Hi all, this is the first time I write on this list. I would like to present Glue, a compressor I had wrote:
it combines the LZW method with a prediction on a sorted dictionary, what on LZSS it is termed ROLZ.
The source code in Pascal could be found at
http://digilander.libero.it/borsa77
under the link Lempel-Ziv arc. The executable is compiled with the FPC for the DOS and in the same archive
there's the old work of Okumura and Yoshizaki.
As stated by Ross Williams in the explanatory paper for his LZRW4, the dictionary is splitted into 256 groups
regulated by the word initial character, where each group has a size of 255 items; this is aimed to reduce pointers
size and the actual group prediction is attempted for the orders 1-0.
In the order 1 for every group a recency rank list is maintained, the coding is performed by Elias gamma. The
list length is quite short and can be set by the constant Span, characters will never be inserted at this
order. There are two possible escape codes to occur: either the symbol is a string or a character. In this case
the order 0 takes care to code them with dynamic Huffman, but omitting the pointer if it is a character.
In the order 1 the probabilities for the escape codes are adjusted with the move-to-front method, while for
symbols a one-step shift is used. A nice feature of the LZW dictionary is that whereas it is managed with a trie,
every item in it holds a successors list which could be used as an esclusion list for the prediction (Horspool).

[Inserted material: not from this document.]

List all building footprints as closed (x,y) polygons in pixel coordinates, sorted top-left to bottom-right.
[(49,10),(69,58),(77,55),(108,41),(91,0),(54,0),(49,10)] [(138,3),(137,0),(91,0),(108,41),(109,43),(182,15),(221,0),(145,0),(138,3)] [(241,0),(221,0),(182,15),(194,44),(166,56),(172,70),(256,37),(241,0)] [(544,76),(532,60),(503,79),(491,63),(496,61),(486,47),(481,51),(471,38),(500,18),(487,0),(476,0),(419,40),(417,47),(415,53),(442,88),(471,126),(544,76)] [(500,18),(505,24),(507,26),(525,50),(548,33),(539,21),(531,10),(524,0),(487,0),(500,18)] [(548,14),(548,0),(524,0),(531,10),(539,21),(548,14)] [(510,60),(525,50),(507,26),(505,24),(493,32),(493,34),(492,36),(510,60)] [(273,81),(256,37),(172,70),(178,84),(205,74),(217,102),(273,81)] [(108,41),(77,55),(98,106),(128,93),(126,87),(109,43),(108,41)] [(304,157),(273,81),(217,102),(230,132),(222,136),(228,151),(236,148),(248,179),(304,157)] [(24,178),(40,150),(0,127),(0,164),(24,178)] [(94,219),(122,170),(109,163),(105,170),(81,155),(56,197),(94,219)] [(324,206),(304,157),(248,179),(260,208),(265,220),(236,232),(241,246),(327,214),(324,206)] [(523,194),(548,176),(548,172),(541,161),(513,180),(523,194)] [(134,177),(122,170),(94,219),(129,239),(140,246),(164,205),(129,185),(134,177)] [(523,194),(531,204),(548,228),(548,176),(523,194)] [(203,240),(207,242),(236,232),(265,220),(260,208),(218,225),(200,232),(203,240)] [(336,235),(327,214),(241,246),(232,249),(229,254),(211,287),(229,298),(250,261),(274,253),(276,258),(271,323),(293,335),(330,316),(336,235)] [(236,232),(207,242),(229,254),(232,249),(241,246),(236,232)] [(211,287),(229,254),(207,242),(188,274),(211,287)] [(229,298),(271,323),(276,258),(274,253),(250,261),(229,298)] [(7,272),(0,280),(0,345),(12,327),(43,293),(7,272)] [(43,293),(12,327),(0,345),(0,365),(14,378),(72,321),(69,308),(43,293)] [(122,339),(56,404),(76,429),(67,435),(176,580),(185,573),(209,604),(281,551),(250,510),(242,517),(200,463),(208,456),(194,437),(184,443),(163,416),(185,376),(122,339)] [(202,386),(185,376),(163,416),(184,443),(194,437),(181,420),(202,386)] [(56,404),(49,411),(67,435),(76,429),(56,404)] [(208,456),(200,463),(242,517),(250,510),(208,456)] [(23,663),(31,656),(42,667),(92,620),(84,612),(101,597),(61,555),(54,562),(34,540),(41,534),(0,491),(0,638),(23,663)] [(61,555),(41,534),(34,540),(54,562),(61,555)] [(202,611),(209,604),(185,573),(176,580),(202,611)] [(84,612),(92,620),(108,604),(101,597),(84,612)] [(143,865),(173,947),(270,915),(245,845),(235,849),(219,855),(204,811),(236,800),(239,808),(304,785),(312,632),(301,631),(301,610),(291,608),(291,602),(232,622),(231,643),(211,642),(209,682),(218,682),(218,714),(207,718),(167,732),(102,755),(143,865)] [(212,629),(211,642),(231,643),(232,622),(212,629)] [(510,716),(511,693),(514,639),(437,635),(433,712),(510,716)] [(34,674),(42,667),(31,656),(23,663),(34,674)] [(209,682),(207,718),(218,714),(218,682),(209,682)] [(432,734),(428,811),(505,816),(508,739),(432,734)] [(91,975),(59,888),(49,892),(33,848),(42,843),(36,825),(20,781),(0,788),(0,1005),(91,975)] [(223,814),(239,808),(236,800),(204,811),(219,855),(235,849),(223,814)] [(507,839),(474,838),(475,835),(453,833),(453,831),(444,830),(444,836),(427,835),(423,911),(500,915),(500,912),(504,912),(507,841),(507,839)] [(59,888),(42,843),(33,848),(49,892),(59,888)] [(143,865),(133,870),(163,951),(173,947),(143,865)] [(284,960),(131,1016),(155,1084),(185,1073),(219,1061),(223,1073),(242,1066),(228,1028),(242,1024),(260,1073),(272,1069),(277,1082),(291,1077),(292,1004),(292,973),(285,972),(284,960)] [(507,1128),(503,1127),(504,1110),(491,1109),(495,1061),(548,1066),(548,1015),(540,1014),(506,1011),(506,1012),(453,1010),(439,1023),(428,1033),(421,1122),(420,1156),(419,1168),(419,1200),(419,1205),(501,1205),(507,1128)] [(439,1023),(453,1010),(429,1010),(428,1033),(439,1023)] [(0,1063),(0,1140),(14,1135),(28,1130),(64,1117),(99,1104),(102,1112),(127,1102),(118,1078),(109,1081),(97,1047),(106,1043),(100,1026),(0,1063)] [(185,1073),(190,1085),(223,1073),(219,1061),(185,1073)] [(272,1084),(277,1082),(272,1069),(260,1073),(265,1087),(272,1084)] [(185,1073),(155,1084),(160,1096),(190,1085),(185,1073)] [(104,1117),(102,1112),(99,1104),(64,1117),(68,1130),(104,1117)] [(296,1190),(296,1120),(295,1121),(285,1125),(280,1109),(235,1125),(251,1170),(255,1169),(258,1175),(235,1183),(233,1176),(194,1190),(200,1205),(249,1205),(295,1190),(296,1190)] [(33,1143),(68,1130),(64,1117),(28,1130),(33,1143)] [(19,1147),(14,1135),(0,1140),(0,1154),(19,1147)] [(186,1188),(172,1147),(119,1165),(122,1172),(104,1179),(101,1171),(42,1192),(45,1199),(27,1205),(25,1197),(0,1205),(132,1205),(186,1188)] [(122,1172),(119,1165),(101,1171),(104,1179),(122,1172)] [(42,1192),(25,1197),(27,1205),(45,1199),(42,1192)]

As shown in the following example
Dict: ab,abc,de
Input: ab|de
Order 1 rank for b: (0)c,(1)d
the code for d could be 0 instead of 1, it should be noted this approach works only with greedy parsing.
The frequencies of Huffman algorithm by Vitter are never scaled down, this global modelling juxstaposed to
the local one imposed by the Span constant could be useful to handle a large spectrum of possible inputs.
Because of lack of correlation between groups, the relative pointers are not coded, so to make up for, when a group
becomes full, the ideal strategy would be to find the least recently used leaf (Storer). Since this requires a dedicated
data structure, I turned instead on the shrink method (PkWare, British Telecom) where all leaves are pruned, with
the little refinement to limit their number to 32 to avoid the waste of one bit in the pointer.
My goal in developing this program was to reach the performance of the deflate algorithm with a comparable dictionary
size, in respect to speed I was resigned by the need of dynamic entropy coder for the PPM, for compression ratio Glue
does worse by a factor of about 10%. I am not satisfied from this result, but I think the program may, at least, be didactic,
in fact for what I know there's no other example of a grouped LZW.
Greetings, Marco Borsari.